Everyone's ready for the Greatest Depression to be done. Economists think it will be over by the middle of next year. What if it isn't?
The current contraction was a year old before we even figured out it was happening, which makes it longer than the average postwar recession. Here's why it could be exceptional.
In the middle of this decade, then-revered Federal Reserve chief Alan Greenspan believed that information technology had transformed the very nature of recession. Just-in-time inventory, supply-chain dashboards, and an army of permalancers made adapting to changing business conditions so easy, so quick, that old-school recessions, defined by two consecutive quarters of economic shrinkage, would be a thing of the past. Instead, we would experience a series of microrecessions — a down month here or there, followed by upticks — all happening so quickly we barely felt the prick.

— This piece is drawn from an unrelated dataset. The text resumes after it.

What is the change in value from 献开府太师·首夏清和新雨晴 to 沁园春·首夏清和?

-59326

Ah, for the good old days of microrecessions.
What's happened now is something akin to the introduction of automated trading on Wall Street. What made 1987's Black Monday stock-market crash so devastating was the unforeseen triggering of an avalanche of selling by computer. After that, the market installed circuit breakers to prevent a recurrence.

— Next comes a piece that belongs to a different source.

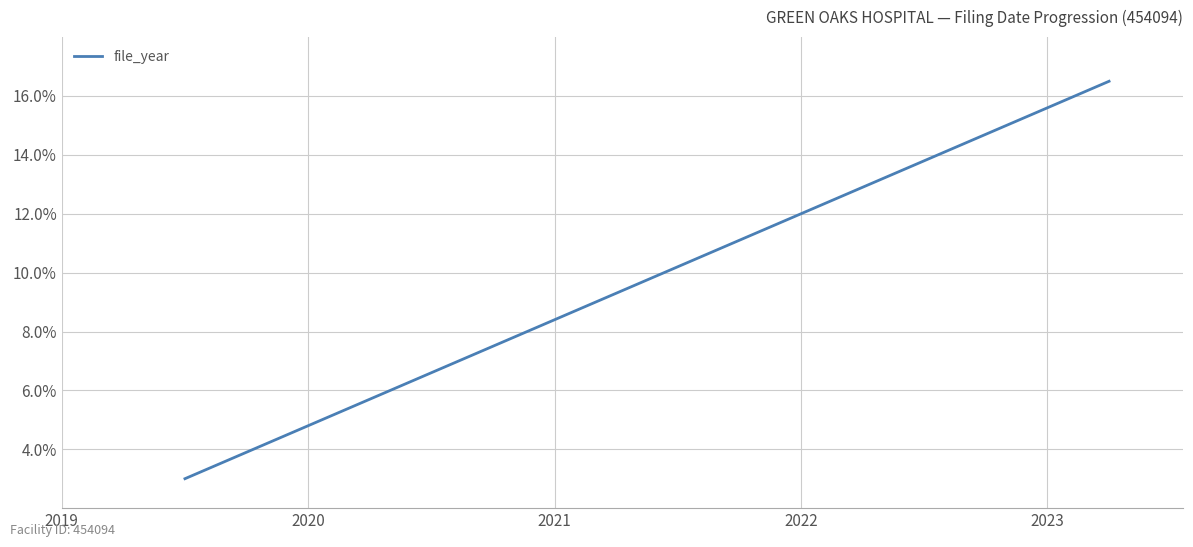

How many lines are shown in the chart?

1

What Wall Street had two decades ago, we now have business at large. Idiocracy, the hilariously dystopian Mike Judge movie, has a scene where the clueless CEO of a giant corporation complains that the computers laid everyone off when the stock dropped. That's something close to what happened in the Panic of '08. As bad news cascaded through the system, they triggered layoffs and cutbacks, which then prompted consumers to cut spending, causing yet more danger bells to ring.
And all of this unfolded amidst a global economy already in recession. China and India, once seen as engines of growth for the world, are in parlous states. Most frighteningly, China's imports, which have propped up old-world economies like Germany, dropped 18 percent from a year ago. India, already running a large budget deficit, has little room to stimulate its economy. Dropping oil prices, meanwhile, have taken the wind out of petroeconomies like Russia, Venezuela, and Saudi Arabia.

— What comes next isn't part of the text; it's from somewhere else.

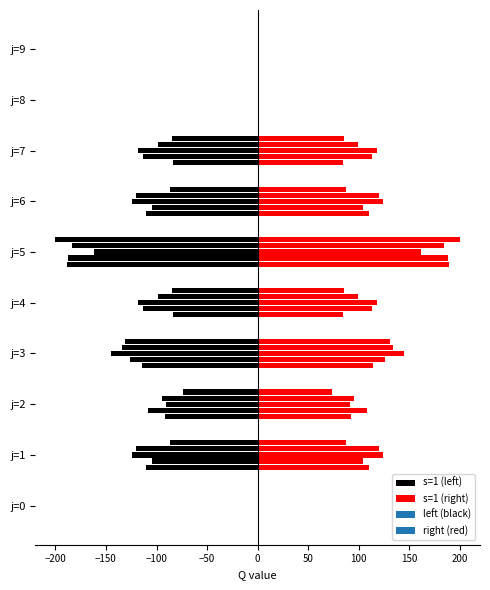

At how many categories does at least one series exceed -147?

10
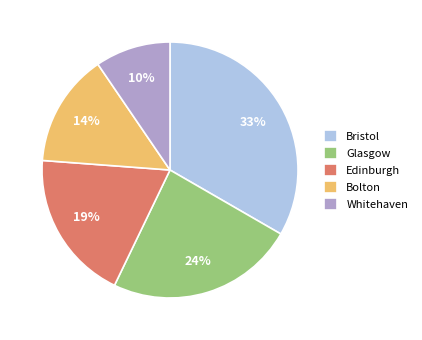

What percentage is the Bolton slice, to the nearest percent?

14%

That's why I think the recession could be far longer than the 18 months most economists predict. Where, exactly, is growth supposed to come from? U.S. consumers and businesses are reeling from debt. The rest of the world is hardly better off. The expectation that government spending will lift us out of this mess seems akin to expecting that President Change will deliver us all a new bicycle.
The Pollyanna response is that the same information technology which helped the recession unfold so quickly will help businesses spot opportunities for growth, making the recovery all the quicker. I doubt it. Human psychology teaches us that we are far more motivated by fear of loss than the promise of gain. (Greed, it turns out, is good — because it's so much scarcer than we imagine.) Singed by the suddenness of panic, we will be much less likely to respond to glimmers of hope. 18 months? We should be so lucky. Try three years — or longer.